- Data -
[Start]
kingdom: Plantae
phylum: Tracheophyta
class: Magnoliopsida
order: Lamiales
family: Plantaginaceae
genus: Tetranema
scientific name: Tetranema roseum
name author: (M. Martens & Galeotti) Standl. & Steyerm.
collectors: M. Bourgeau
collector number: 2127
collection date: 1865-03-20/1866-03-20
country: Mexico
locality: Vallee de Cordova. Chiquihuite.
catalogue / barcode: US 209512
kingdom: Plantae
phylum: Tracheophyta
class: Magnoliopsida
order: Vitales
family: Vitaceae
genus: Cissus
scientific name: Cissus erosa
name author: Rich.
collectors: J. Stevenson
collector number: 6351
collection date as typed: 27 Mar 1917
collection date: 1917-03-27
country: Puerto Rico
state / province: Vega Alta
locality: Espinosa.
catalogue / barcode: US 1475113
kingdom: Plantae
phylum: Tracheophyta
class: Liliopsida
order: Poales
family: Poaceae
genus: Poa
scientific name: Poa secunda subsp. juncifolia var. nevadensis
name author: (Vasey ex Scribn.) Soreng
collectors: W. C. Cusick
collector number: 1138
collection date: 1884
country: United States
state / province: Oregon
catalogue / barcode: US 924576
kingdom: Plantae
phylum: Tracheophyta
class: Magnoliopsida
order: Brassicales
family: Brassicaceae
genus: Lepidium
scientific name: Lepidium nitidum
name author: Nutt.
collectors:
[End]
Can you give every line of the records above as a JSON list of strings, one string per line, with blank lines left out?

- The output -
[
  "kingdom: Plantae",
  "phylum: Tracheophyta",
  "class: Magnoliopsida",
  "order: Lamiales",
  "family: Plantaginaceae",
  "genus: Tetranema",
  "scientific name: Tetranema roseum",
  "name author: (M. Martens & Galeotti) Standl. & Steyerm.",
  "collectors: M. Bourgeau",
  "collector number: 2127",
  "collection date: 1865-03-20/1866-03-20",
  "country: Mexico",
  "locality: Vallee de Cordova. Chiquihuite.",
  "catalogue / barcode: US 209512",
  "kingdom: Plantae",
  "phylum: Tracheophyta",
  "class: Magnoliopsida",
  "order: Vitales",
  "family: Vitaceae",
  "genus: Cissus",
  "scientific name: Cissus erosa",
  "name author: Rich.",
  "collectors: J. Stevenson",
  "collector number: 6351",
  "collection date as typed: 27 Mar 1917",
  "collection date: 1917-03-27",
  "country: Puerto Rico",
  "state / province: Vega Alta",
  "locality: Espinosa.",
  "catalogue / barcode: US 1475113",
  "kingdom: Plantae",
  "phylum: Tracheophyta",
  "class: Liliopsida",
  "order: Poales",
  "family: Poaceae",
  "genus: Poa",
  "scientific name: Poa secunda subsp. juncifolia var. nevadensis",
  "name author: (Vasey ex Scribn.) Soreng",
  "collectors: W. C. Cusick",
  "collector number: 1138",
  "collection date: 1884",
  "country: United States",
  "state / province: Oregon",
  "catalogue / barcode: US 924576",
  "kingdom: Plantae",
  "phylum: Tracheophyta",
  "class: Magnoliopsida",
  "order: Brassicales",
  "family: Brassicaceae",
  "genus: Lepidium",
  "scientific name: Lepidium nitidum",
  "name author: Nutt.",
  "collectors:"
]